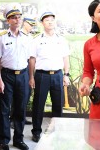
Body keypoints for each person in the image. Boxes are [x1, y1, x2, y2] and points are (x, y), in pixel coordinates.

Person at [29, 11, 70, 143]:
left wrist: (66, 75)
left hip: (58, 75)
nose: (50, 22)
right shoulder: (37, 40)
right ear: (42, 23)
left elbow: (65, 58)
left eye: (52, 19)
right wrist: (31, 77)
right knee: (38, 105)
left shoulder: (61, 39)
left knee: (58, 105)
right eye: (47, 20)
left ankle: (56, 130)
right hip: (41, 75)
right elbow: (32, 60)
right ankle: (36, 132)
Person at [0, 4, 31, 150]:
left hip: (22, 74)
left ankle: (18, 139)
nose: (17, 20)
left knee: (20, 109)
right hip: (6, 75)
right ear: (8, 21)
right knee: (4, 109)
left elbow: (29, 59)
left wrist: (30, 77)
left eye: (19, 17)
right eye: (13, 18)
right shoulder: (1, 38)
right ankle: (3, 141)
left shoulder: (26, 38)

════════

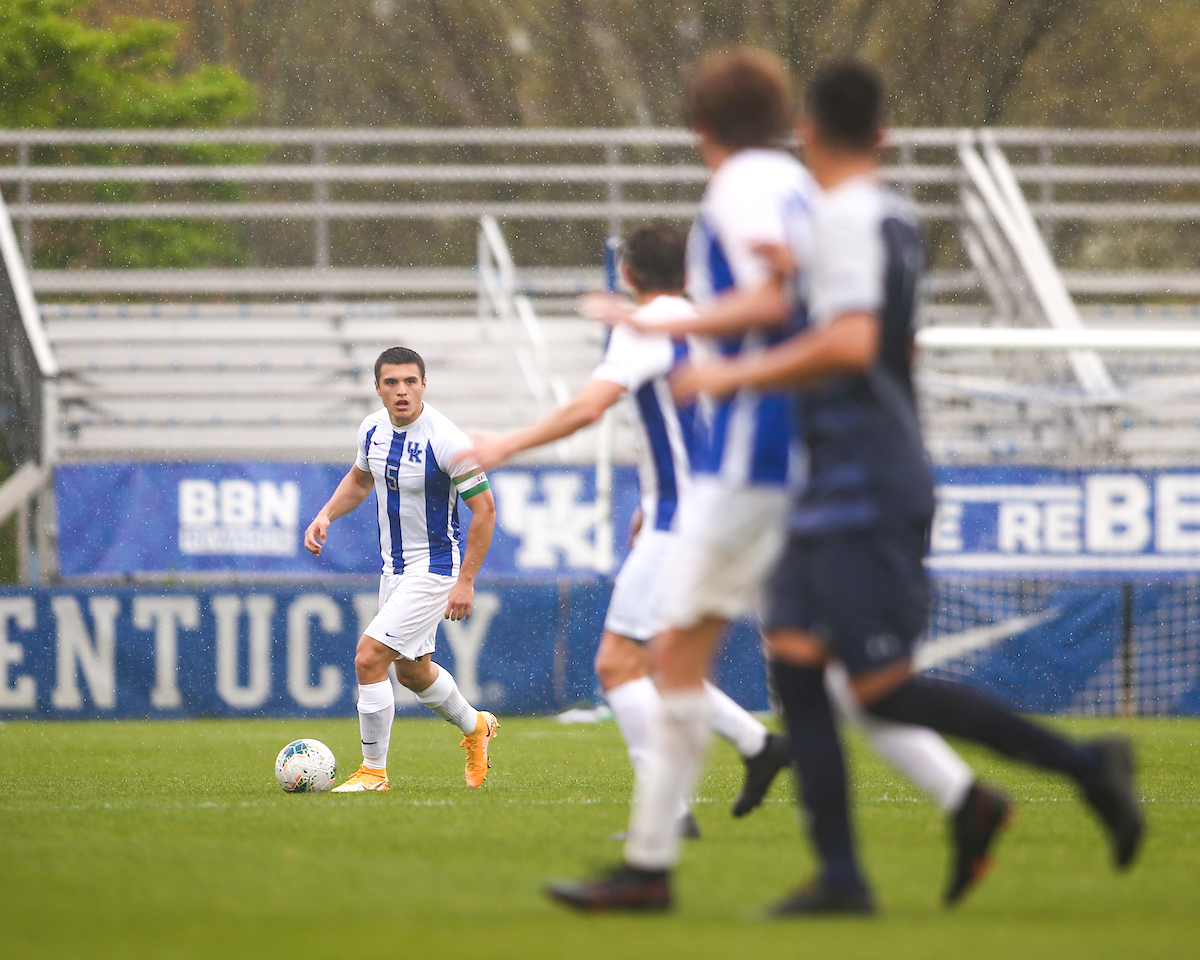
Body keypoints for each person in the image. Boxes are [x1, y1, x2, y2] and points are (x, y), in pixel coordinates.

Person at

════════

**Task brief:** Working from the data above, extract solely the lines from the one containing "right hip: (41, 75)" through the one containing "left shoulder: (26, 38)", exactly as they appear, both included.

**Answer to the exercise:**
right hip: (41, 75)
right elbow: (32, 60)
right ankle: (36, 132)
Person at [0, 4, 31, 150]:
left hip: (22, 74)
left ankle: (18, 139)
nose: (17, 20)
left knee: (20, 109)
right hip: (6, 75)
right ear: (8, 21)
right knee: (4, 109)
left elbow: (29, 59)
left wrist: (30, 77)
left eye: (19, 17)
right eye: (13, 18)
right shoulder: (1, 38)
right ankle: (3, 141)
left shoulder: (26, 38)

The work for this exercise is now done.